For instance, you can perform any of these educational activities pulled straight from the (ISC)2 Continuing Professional Education (CPE) Handbook:
- Reading a magazine, book, or whitepaper.
- Publishing a book, whitepaper, or article.
- Attending a conference, educational course, seminar, or presentation.
- Preparing for a presentation or teaching information related to information security.
- Performing a unique work-related project that is not a part of your normal work duties.
- Self-study related to research for a project or preparing for a certification examination.
- Volunteering for the government, public sector, and other charitable organizations.
- Taking a higher academic course.
Basically, if you’re learning about a topic covered in any of the eight security domains — as long as it’s not a normal on-the-job activity — you can claim it as CPE credit hours. Just remember to document your CPE hours for activities not offered by (ISC)2.
Earning validated minutes with CBT Nuggets also count toward recertification — and they’re easy to track and log with Certificates of Completion.
Group B credits are reserved for general professional development activities. They include anything outside the scope of the eight security domains. The same activities that qualified for Group A credits can be used for Group B activities.
Maintaining an average of 40 credit hours a year by performing any of the above activities is manageable. Again, you should be building on your security knowledge, anyway.
Final thoughts on the CISSP
Whether or not you should earn the CISSP mostly depends on your professional goals, work experience, and industry. Here’s what to consider:
Are you trying to break into management? Or are you trying to specialize? If you’re looking for a fast-track into management, CISSP is the way. Otherwise, you might want to consider these other security exams.
Are you brand new to IT? If so, then you should start with the fundamentals and work your way up to the CISSP. CompTIA Sec+ and CySA+ are only two certifications that will launch your security career. There are many others.

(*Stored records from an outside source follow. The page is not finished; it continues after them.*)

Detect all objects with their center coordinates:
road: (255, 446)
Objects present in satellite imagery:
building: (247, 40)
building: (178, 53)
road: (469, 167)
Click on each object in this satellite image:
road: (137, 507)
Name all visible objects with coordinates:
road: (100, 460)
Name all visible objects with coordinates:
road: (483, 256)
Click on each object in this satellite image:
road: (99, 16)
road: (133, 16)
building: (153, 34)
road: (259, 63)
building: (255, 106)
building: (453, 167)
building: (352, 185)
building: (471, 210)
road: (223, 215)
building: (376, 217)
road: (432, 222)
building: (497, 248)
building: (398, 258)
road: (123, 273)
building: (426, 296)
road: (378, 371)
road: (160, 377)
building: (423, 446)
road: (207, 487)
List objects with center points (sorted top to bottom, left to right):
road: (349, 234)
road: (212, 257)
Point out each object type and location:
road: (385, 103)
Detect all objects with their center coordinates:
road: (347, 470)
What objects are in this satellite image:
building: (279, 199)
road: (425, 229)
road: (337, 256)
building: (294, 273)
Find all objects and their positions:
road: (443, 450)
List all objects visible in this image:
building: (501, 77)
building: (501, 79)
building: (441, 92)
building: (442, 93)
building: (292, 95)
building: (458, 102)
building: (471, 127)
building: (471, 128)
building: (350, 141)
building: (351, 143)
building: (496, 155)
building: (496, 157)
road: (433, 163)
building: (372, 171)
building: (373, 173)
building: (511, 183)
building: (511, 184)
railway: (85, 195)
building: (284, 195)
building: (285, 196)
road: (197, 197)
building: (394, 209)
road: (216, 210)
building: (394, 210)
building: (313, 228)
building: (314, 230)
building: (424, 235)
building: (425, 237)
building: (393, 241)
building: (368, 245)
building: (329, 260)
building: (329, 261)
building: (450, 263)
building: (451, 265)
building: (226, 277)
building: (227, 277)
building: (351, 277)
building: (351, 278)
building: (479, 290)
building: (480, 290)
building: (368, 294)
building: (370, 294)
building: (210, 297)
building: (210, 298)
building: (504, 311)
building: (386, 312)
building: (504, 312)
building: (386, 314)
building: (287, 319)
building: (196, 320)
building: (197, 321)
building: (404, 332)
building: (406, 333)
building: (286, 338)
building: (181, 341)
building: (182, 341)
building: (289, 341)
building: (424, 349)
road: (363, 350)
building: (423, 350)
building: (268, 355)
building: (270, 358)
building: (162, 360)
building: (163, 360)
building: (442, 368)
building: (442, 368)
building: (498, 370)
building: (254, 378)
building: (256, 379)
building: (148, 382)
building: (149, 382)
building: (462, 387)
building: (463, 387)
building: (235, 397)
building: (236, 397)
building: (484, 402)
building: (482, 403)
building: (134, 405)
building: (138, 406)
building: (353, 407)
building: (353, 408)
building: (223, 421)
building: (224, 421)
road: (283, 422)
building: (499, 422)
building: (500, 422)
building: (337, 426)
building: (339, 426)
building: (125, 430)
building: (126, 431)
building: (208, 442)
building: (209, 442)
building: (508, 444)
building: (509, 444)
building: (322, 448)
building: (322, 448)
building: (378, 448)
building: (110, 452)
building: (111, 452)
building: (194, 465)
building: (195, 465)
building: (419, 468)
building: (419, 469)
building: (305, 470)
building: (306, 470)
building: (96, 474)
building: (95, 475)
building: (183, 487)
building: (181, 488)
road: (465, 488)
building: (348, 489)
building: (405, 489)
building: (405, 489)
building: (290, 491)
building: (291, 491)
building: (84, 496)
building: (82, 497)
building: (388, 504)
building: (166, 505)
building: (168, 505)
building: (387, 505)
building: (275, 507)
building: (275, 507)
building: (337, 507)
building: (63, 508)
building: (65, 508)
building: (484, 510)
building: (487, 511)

Do you work at a company that values the CISSP? If you’re in government, then it’s a no-brainer. Otherwise, you should seriously consider whether the CISSP will help you reach your career goals. There are other expert-level certifications that may serve you better, like Cisco CCIE Security or GIAC GSEC.
A final, final consideration. (ISC)² has one of the fastest-growing security communities in the world. With over 20,000 community members and more than 150 (ISC)² chapters worldwide, you’ll have plenty of online and in-person opportunities to connect with peers, network, and learn.
Though these benefits come with every (ISC)² certification, if you’re already considering the CISSP, and being part of a cybersecurity community interests you, this is one more reason to get certified.